*** SELECTED PASSAGE Section Begins ***

Replication seeding is the process of transferring an initial full backup dataset to a remote or cloud target through a high-bandwidth path — typically a physical storage device shipped to a data center or a local-to-cloud accelerated transfer — rather than over the production WAN connection. It is needed when the initial dataset is large enough that WAN transfer would take longer than the operational recovery window allows, or when WAN bandwidth is constrained enough that the transfer would materially impact production traffic. For a 10 TB dataset over a 100 Mbps symmetric connection fully dedicated to backup transfer, the transfer time is roughly 9 days — clearly requiring seeding in most business contexts. After seeding, ongoing incremental replication transmits only changed blocks, which is typically manageable over a production WAN connection with appropriate bandwidth scheduling.

*** SELECTED PASSAGE Section Ends ***
*** DATASET CONTENT Section Begins ***

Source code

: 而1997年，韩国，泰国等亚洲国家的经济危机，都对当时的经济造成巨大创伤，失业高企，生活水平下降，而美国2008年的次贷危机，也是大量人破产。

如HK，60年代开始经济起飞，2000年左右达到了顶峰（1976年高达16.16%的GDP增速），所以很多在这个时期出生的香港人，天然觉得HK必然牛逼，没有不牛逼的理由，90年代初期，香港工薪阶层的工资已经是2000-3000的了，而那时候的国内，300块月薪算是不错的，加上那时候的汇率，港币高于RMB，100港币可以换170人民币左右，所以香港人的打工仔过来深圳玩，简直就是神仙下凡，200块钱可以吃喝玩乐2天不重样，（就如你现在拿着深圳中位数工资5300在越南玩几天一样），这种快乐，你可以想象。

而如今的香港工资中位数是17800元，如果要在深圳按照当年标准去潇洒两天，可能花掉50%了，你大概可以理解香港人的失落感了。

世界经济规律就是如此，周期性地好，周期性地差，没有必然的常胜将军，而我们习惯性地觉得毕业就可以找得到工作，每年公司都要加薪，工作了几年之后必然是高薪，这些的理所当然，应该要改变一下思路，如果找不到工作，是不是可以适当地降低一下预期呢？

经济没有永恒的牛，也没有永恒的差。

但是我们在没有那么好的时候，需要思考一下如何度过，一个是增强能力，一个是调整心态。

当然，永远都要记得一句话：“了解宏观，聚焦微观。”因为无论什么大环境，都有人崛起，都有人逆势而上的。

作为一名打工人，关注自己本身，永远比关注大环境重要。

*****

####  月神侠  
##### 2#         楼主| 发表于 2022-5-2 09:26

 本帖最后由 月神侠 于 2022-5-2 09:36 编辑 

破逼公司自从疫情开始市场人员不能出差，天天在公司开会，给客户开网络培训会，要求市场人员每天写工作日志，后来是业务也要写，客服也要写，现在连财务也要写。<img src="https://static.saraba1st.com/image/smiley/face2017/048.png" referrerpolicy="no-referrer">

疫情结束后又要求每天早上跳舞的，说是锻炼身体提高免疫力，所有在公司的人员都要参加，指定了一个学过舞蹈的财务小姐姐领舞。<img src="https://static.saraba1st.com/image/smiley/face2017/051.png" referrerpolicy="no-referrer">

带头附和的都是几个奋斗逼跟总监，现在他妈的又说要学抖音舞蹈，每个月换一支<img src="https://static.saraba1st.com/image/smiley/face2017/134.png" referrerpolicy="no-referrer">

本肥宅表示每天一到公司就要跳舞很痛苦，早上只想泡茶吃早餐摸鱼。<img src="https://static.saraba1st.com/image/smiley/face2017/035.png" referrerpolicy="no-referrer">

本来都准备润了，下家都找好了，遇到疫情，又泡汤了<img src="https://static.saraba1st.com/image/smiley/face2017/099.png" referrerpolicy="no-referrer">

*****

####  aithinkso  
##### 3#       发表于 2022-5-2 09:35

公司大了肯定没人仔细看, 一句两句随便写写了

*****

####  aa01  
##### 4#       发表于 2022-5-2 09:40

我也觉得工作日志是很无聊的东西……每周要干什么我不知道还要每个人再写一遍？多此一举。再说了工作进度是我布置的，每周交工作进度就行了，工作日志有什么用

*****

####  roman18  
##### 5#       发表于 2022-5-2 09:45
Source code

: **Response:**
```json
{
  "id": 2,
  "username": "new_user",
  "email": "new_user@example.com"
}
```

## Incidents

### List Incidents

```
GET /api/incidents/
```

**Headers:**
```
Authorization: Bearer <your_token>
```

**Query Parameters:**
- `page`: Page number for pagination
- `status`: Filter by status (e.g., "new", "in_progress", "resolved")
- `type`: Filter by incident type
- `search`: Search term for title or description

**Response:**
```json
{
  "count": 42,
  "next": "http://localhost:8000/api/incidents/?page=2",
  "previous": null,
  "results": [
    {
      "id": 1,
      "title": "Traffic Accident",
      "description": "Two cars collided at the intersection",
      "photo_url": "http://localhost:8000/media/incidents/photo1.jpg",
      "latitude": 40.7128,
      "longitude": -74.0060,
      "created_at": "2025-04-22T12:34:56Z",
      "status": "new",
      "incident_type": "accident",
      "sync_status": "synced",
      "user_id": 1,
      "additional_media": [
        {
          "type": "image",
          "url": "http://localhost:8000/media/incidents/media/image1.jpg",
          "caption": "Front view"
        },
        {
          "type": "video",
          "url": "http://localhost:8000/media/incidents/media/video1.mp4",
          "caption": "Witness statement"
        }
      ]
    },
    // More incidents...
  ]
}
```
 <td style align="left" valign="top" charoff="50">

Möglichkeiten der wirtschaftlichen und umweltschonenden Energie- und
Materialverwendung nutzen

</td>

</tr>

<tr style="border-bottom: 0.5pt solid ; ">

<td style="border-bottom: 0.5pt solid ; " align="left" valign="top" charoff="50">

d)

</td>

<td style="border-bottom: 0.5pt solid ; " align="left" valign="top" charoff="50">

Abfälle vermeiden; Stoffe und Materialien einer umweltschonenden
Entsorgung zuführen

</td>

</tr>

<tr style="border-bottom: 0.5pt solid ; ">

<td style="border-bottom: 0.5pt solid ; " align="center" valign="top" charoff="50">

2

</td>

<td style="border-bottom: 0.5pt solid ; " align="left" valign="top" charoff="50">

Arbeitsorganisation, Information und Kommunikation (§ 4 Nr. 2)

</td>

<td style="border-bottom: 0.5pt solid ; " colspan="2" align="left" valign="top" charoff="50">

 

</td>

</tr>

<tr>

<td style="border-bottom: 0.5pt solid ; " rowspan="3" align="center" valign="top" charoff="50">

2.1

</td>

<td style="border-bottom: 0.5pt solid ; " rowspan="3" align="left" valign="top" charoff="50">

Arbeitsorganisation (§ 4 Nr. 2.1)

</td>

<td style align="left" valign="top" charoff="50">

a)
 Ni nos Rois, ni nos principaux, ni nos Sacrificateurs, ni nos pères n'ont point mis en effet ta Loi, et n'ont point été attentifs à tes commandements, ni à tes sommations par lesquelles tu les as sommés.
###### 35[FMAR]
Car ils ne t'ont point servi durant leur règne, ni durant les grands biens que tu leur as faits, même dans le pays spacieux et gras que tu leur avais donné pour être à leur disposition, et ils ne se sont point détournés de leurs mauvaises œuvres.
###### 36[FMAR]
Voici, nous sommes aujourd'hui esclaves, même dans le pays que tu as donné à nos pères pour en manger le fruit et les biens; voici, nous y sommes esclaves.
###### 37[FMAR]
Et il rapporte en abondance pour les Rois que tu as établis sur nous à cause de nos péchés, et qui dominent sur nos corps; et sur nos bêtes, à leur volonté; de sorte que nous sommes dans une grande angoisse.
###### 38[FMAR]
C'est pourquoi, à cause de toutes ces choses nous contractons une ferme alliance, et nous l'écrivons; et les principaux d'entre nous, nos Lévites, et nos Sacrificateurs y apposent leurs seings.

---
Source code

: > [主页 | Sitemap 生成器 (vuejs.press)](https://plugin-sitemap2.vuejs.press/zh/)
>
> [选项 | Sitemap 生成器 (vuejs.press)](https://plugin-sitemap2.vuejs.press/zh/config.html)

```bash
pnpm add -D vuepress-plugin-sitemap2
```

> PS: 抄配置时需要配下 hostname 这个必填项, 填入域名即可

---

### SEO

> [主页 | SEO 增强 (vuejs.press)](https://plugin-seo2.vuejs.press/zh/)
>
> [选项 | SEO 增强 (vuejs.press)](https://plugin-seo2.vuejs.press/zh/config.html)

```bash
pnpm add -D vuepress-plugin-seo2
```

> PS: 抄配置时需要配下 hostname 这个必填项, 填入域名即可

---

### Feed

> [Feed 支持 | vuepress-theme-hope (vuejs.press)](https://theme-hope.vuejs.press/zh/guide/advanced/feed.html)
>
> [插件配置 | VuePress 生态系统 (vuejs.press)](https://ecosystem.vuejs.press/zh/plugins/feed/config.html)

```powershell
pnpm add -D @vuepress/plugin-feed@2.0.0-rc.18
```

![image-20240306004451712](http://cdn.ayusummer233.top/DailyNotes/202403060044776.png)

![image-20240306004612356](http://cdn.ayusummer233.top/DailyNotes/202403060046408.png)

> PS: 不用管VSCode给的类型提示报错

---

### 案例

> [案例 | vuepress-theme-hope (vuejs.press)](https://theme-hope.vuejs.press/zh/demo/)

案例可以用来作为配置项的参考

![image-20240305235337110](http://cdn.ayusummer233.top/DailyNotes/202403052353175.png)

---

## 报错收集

*** DATASET CONTENT Section Ends ***

#### WORK ORDER
Set down the replication seeding passage above word for word, everything from "Replication seeding is" down to "appropriate bandwidth scheduling.".

#### TASK ANSWER
Replication seeding is the process of transferring an initial full backup dataset to a remote or cloud target through a high-bandwidth path — typically a physical storage device shipped to a data center or a local-to-cloud accelerated transfer — rather than over the production WAN connection. It is needed when the initial dataset is large enough that WAN transfer would take longer than the operational recovery window allows, or when WAN bandwidth is constrained enough that the transfer would materially impact production traffic. For a 10 TB dataset over a 100 Mbps symmetric connection fully dedicated to backup transfer, the transfer time is roughly 9 days — clearly requiring seeding in most business contexts. After seeding, ongoing incremental replication transmits only changed blocks, which is typically manageable over a production WAN connection with appropriate bandwidth scheduling.